* INSTRUCTIONS FOR THE TASK
Please transcribe every record below exactly as written.

* SUPPLIED DATA
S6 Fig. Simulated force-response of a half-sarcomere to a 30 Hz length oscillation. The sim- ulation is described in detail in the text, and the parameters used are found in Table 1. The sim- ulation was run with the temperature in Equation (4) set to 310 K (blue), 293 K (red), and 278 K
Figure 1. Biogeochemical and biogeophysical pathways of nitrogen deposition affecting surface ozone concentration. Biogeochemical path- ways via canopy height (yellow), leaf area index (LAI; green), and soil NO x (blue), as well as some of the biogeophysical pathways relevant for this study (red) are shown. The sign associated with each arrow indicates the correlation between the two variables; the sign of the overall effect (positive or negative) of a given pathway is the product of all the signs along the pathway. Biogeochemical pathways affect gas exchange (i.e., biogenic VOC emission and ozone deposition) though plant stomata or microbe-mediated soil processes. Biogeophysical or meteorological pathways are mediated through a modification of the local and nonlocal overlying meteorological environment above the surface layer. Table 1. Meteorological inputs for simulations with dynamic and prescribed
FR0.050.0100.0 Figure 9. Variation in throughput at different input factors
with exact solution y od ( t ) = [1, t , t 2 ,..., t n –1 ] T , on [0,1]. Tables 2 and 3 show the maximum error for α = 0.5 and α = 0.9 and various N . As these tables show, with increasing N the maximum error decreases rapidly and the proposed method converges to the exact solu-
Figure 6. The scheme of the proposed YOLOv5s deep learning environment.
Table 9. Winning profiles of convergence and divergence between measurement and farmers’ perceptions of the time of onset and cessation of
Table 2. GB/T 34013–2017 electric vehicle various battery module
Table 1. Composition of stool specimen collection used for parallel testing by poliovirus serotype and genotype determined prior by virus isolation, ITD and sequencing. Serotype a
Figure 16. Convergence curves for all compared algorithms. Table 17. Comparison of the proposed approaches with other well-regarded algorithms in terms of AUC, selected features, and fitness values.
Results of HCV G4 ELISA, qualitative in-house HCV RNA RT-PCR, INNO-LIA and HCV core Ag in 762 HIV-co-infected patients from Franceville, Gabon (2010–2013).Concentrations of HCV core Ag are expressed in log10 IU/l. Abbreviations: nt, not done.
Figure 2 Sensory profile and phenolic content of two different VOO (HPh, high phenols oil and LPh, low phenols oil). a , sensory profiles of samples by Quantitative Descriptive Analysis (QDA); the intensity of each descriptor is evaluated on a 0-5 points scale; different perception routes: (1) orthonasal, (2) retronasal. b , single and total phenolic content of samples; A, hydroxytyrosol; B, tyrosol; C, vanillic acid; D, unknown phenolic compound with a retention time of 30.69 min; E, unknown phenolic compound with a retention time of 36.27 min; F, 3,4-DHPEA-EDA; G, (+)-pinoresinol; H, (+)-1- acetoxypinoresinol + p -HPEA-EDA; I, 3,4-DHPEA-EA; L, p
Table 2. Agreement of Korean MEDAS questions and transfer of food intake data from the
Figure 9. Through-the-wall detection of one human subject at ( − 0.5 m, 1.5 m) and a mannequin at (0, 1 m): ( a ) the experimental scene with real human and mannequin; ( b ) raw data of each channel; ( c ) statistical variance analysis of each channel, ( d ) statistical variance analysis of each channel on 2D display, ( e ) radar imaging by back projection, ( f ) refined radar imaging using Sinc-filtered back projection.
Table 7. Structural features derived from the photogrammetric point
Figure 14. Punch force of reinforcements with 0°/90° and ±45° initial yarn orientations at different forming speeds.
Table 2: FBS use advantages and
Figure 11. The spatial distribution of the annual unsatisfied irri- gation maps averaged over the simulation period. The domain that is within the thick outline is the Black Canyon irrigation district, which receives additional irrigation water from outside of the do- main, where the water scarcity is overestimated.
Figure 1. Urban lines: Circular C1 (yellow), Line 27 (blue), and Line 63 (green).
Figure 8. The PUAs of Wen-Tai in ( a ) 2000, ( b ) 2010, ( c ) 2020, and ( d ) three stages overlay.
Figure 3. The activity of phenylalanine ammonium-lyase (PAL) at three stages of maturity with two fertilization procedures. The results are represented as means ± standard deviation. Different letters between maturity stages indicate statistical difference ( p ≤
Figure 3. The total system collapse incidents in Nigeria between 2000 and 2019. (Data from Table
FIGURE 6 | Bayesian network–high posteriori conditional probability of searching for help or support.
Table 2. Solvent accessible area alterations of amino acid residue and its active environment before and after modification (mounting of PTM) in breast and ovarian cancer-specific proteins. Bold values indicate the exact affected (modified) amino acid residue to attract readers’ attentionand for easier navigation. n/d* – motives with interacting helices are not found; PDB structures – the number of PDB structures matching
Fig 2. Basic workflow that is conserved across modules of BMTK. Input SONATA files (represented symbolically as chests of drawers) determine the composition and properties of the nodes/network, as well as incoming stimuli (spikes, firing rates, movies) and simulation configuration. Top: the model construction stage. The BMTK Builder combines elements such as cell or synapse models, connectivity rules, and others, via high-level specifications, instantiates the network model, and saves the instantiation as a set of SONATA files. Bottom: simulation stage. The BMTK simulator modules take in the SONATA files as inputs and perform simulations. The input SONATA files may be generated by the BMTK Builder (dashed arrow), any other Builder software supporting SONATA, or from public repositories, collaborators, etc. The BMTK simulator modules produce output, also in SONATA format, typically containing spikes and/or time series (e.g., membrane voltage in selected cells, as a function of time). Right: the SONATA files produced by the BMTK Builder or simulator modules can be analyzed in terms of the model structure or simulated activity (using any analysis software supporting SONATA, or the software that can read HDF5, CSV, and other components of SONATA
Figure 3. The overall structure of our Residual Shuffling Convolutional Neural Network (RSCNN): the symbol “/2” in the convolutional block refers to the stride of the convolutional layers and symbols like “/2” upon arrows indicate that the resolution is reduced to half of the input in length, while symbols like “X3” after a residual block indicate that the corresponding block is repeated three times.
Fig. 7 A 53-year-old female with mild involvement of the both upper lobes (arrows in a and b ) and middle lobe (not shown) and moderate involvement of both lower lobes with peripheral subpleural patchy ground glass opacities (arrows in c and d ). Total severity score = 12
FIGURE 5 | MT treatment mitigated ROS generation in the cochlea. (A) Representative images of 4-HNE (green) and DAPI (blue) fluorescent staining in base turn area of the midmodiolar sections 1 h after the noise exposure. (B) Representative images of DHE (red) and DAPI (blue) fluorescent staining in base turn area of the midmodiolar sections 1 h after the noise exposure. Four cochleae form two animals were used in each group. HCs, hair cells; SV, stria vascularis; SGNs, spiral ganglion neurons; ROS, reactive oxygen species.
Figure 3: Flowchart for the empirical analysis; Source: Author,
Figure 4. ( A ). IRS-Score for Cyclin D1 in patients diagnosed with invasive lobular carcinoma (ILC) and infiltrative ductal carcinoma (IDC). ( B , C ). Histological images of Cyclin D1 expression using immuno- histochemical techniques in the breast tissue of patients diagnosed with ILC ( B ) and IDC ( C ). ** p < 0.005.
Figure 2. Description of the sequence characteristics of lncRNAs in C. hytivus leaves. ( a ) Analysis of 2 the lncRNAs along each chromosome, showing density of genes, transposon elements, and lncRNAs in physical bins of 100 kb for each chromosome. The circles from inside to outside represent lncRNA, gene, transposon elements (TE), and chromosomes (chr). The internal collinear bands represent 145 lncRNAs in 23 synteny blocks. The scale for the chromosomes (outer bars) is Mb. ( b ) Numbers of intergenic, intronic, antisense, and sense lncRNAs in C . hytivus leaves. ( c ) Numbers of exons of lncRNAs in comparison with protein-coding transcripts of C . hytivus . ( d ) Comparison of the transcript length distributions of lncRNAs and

* YOUR RESPONSE
S6 Fig. Simulated force-response of a half-sarcomere to a 30 Hz length oscillation. The sim- ulation is described in detail in the text, and the parameters used are found in Table 1. The sim- ulation was run with the temperature in Equation (4) set to 310 K (blue), 293 K (red), and 278 K
Figure 1. Biogeochemical and biogeophysical pathways of nitrogen deposition affecting surface ozone concentration. Biogeochemical path- ways via canopy height (yellow), leaf area index (LAI; green), and soil NO x (blue), as well as some of the biogeophysical pathways relevant for this study (red) are shown. The sign associated with each arrow indicates the correlation between the two variables; the sign of the overall effect (positive or negative) of a given pathway is the product of all the signs along the pathway. Biogeochemical pathways affect gas exchange (i.e., biogenic VOC emission and ozone deposition) though plant stomata or microbe-mediated soil processes. Biogeophysical or meteorological pathways are mediated through a modification of the local and nonlocal overlying meteorological environment above the surface layer. Table 1. Meteorological inputs for simulations with dynamic and prescribed
FR0.050.0100.0 Figure 9. Variation in throughput at different input factors
with exact solution y od ( t ) = [1, t , t 2 ,..., t n –1 ] T , on [0,1]. Tables 2 and 3 show the maximum error for α = 0.5 and α = 0.9 and various N . As these tables show, with increasing N the maximum error decreases rapidly and the proposed method converges to the exact solu-
Figure 6. The scheme of the proposed YOLOv5s deep learning environment.
Table 9. Winning profiles of convergence and divergence between measurement and farmers’ perceptions of the time of onset and cessation of
Table 2. GB/T 34013–2017 electric vehicle various battery module
Table 1. Composition of stool specimen collection used for parallel testing by poliovirus serotype and genotype determined prior by virus isolation, ITD and sequencing. Serotype a
Figure 16. Convergence curves for all compared algorithms. Table 17. Comparison of the proposed approaches with other well-regarded algorithms in terms of AUC, selected features, and fitness values.
Results of HCV G4 ELISA, qualitative in-house HCV RNA RT-PCR, INNO-LIA and HCV core Ag in 762 HIV-co-infected patients from Franceville, Gabon (2010–2013).Concentrations of HCV core Ag are expressed in log10 IU/l. Abbreviations: nt, not done.
Figure 2 Sensory profile and phenolic content of two different VOO (HPh, high phenols oil and LPh, low phenols oil). a , sensory profiles of samples by Quantitative Descriptive Analysis (QDA); the intensity of each descriptor is evaluated on a 0-5 points scale; different perception routes: (1) orthonasal, (2) retronasal. b , single and total phenolic content of samples; A, hydroxytyrosol; B, tyrosol; C, vanillic acid; D, unknown phenolic compound with a retention time of 30.69 min; E, unknown phenolic compound with a retention time of 36.27 min; F, 3,4-DHPEA-EDA; G, (+)-pinoresinol; H, (+)-1- acetoxypinoresinol + p -HPEA-EDA; I, 3,4-DHPEA-EA; L, p
Table 2. Agreement of Korean MEDAS questions and transfer of food intake data from the
Figure 9. Through-the-wall detection of one human subject at ( − 0.5 m, 1.5 m) and a mannequin at (0, 1 m): ( a ) the experimental scene with real human and mannequin; ( b ) raw data of each channel; ( c ) statistical variance analysis of each channel, ( d ) statistical variance analysis of each channel on 2D display, ( e ) radar imaging by back projection, ( f ) refined radar imaging using Sinc-filtered back projection.
Table 7. Structural features derived from the photogrammetric point
Figure 14. Punch force of reinforcements with 0°/90° and ±45° initial yarn orientations at different forming speeds.
Table 2: FBS use advantages and
Figure 11. The spatial distribution of the annual unsatisfied irri- gation maps averaged over the simulation period. The domain that is within the thick outline is the Black Canyon irrigation district, which receives additional irrigation water from outside of the do- main, where the water scarcity is overestimated.
Figure 1. Urban lines: Circular C1 (yellow), Line 27 (blue), and Line 63 (green).
Figure 8. The PUAs of Wen-Tai in ( a ) 2000, ( b ) 2010, ( c ) 2020, and ( d ) three stages overlay.
Figure 3. The activity of phenylalanine ammonium-lyase (PAL) at three stages of maturity with two fertilization procedures. The results are represented as means ± standard deviation. Different letters between maturity stages indicate statistical difference ( p ≤
Figure 3. The total system collapse incidents in Nigeria between 2000 and 2019. (Data from Table
FIGURE 6 | Bayesian network–high posteriori conditional probability of searching for help or support.
Table 2. Solvent accessible area alterations of amino acid residue and its active environment before and after modification (mounting of PTM) in breast and ovarian cancer-specific proteins. Bold values indicate the exact affected (modified) amino acid residue to attract readers’ attentionand for easier navigation. n/d* – motives with interacting helices are not found; PDB structures – the number of PDB structures matching
Fig 2. Basic workflow that is conserved across modules of BMTK. Input SONATA files (represented symbolically as chests of drawers) determine the composition and properties of the nodes/network, as well as incoming stimuli (spikes, firing rates, movies) and simulation configuration. Top: the model construction stage. The BMTK Builder combines elements such as cell or synapse models, connectivity rules, and others, via high-level specifications, instantiates the network model, and saves the instantiation as a set of SONATA files. Bottom: simulation stage. The BMTK simulator modules take in the SONATA files as inputs and perform simulations. The input SONATA files may be generated by the BMTK Builder (dashed arrow), any other Builder software supporting SONATA, or from public repositories, collaborators, etc. The BMTK simulator modules produce output, also in SONATA format, typically containing spikes and/or time series (e.g., membrane voltage in selected cells, as a function of time). Right: the SONATA files produced by the BMTK Builder or simulator modules can be analyzed in terms of the model structure or simulated activity (using any analysis software supporting SONATA, or the software that can read HDF5, CSV, and other components of SONATA
Figure 3. The overall structure of our Residual Shuffling Convolutional Neural Network (RSCNN): the symbol “/2” in the convolutional block refers to the stride of the convolutional layers and symbols like “/2” upon arrows indicate that the resolution is reduced to half of the input in length, while symbols like “X3” after a residual block indicate that the corresponding block is repeated three times.
Fig. 7 A 53-year-old female with mild involvement of the both upper lobes (arrows in a and b ) and middle lobe (not shown) and moderate involvement of both lower lobes with peripheral subpleural patchy ground glass opacities (arrows in c and d ). Total severity score = 12
FIGURE 5 | MT treatment mitigated ROS generation in the cochlea. (A) Representative images of 4-HNE (green) and DAPI (blue) fluorescent staining in base turn area of the midmodiolar sections 1 h after the noise exposure. (B) Representative images of DHE (red) and DAPI (blue) fluorescent staining in base turn area of the midmodiolar sections 1 h after the noise exposure. Four cochleae form two animals were used in each group. HCs, hair cells; SV, stria vascularis; SGNs, spiral ganglion neurons; ROS, reactive oxygen species.
Figure 3: Flowchart for the empirical analysis; Source: Author,
Figure 4. ( A ). IRS-Score for Cyclin D1 in patients diagnosed with invasive lobular carcinoma (ILC) and infiltrative ductal carcinoma (IDC). ( B , C ). Histological images of Cyclin D1 expression using immuno- histochemical techniques in the breast tissue of patients diagnosed with ILC ( B ) and IDC ( C ). ** p < 0.005.
Figure 2. Description of the sequence characteristics of lncRNAs in C. hytivus leaves. ( a ) Analysis of 2 the lncRNAs along each chromosome, showing density of genes, transposon elements, and lncRNAs in physical bins of 100 kb for each chromosome. The circles from inside to outside represent lncRNA, gene, transposon elements (TE), and chromosomes (chr). The internal collinear bands represent 145 lncRNAs in 23 synteny blocks. The scale for the chromosomes (outer bars) is Mb. ( b ) Numbers of intergenic, intronic, antisense, and sense lncRNAs in C . hytivus leaves. ( c ) Numbers of exons of lncRNAs in comparison with protein-coding transcripts of C . hytivus . ( d ) Comparison of the transcript length distributions of lncRNAs and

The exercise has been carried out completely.